[The Screwtape Letters written by C. S. Lewis present the tale of a demon-tutor (named Screwtape) who serves Satan. Screwtape’s task is to instruct his student Wormwood in the ways of evil. My previous post provides background material explaining the letter reproduced below, third of seven in a series of posts that follow.]
Your keen powers of observation are confirmed each time you write me now. You are correct in noting that the ever-present media to which I referred now includes that veritable devil’s playground They call the Internet. Within this format, the possibilities are endless for firming up your patient’s solid roots into the soil of our Camp. You say his young wife resents the time he’s spending online and away from her. Excellent! The seeds of marital discord are there for your able exploitation. You should coordinate your strategy with Grendvald to be certain he works on the woman with the same approach you direct at your man. Their mutual discontent will multiply devilishly well with this kind of two-pronged assault.
You would do well to remember your early lessons with me. I refer to that particular assignment that led to your disgrace and nearly to your end. (I know. I promised I wouldn’t bring up that matter again, but I’m a devil — I never claimed to be honest!)
My recollection is that your patient was living with his mother, a situation not dissimilar to living with a wife. I outlined four guidelines to warrant domestic turbulence. While the same methods would apply here, I would suggest you focus most on the latter two: the seemingly insignificant things she does that cause him great annoyance, and the off-handed comments they each utter that fall on the ears and penetrate their hearts like poisoned barbs. This can work. If the woman is like most of her kind whom I’ve observed, she’s already operating in a hypersensitive emotional mode. Make him smack his lips at the dining table, and belch in public without apology. Rock musicians are prone to grasping their crotches onstage, but wives are not generally enthusiastic about such behavior. Once his misconduct becomes ingrained, your patient needs only to throw in a sarcastic verbal zinger here and there to cool whatever esteem or passion his wife once had for him. And Grendvald can use the same technique as he works on the woman.
As to your man’s online activity, chat rooms offer much on which you can capitalize. Remind him that his chat room acquaintances “understand” him in a way his wife cannot. He can forge anonymous relationships in those chat rooms that feed his vanity and provide counterfeit satisfaction for his loneliness. The phony intimacy he can enjoy online will prove even more appealing to him than getting naked under the bedsheets with his wife. The anonymity of chat rooms heightens the allure. Your patient can be whoever he chooses to be, and he can fantasize wildly about his chat partners. It’s that element of mystery that draws him back time after time.

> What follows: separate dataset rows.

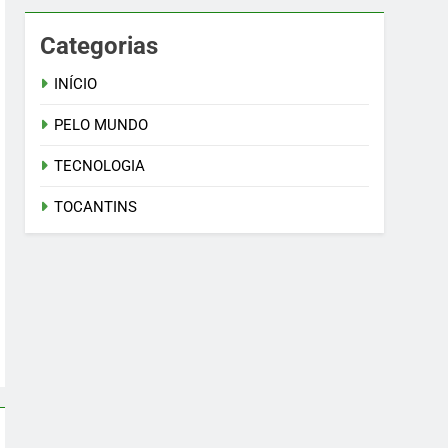
Categorias
INÍCIO
PELO MUNDO
TECNOLOGIA
TOCANTINS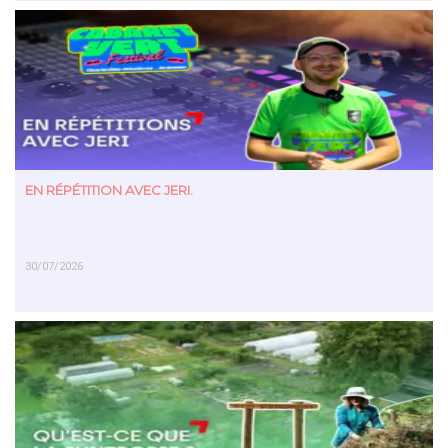
EN SAVOIR PLUS
EN RÉPÉTITION AVEC JERI.
30/07/2026
EN SAVOIR PLUS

One of the Enemy’s own — I refuse to use his name — once said, “Good and evil both increase at compound interest. That is why the little decisions you and I make everyday are of such infinite importance.” (Frightening, isn’t it? A few of Them have figured out how significant the little decisions can be … but I won’t concern myself here with those few.) I only mention this quotation because it emphasizes that we must exploit those little decisions for evil in order to produce the greatest pain. Your man must be driven to the point where he hungers for the chat room. Sure, he might get fired if his boss finds him online chatting when he should be hard at his work. It doesn’t matter. If you can move him past distraction where his every thought is consumed by these computerized rendezvous, we can anticipate all manner of wickedness in his future. Little evil decisions multiply themselves to equal iniquity squared. That, Nephew, is the magic of what They call compound interest!
I think your patient’s chat room escapades are something we need to evaluate further. So, a couple questions before I close. Is there a particular chat room he prefers? With whom is he chatting? Given some additional information, this compound interest thing could become very interesting indeed.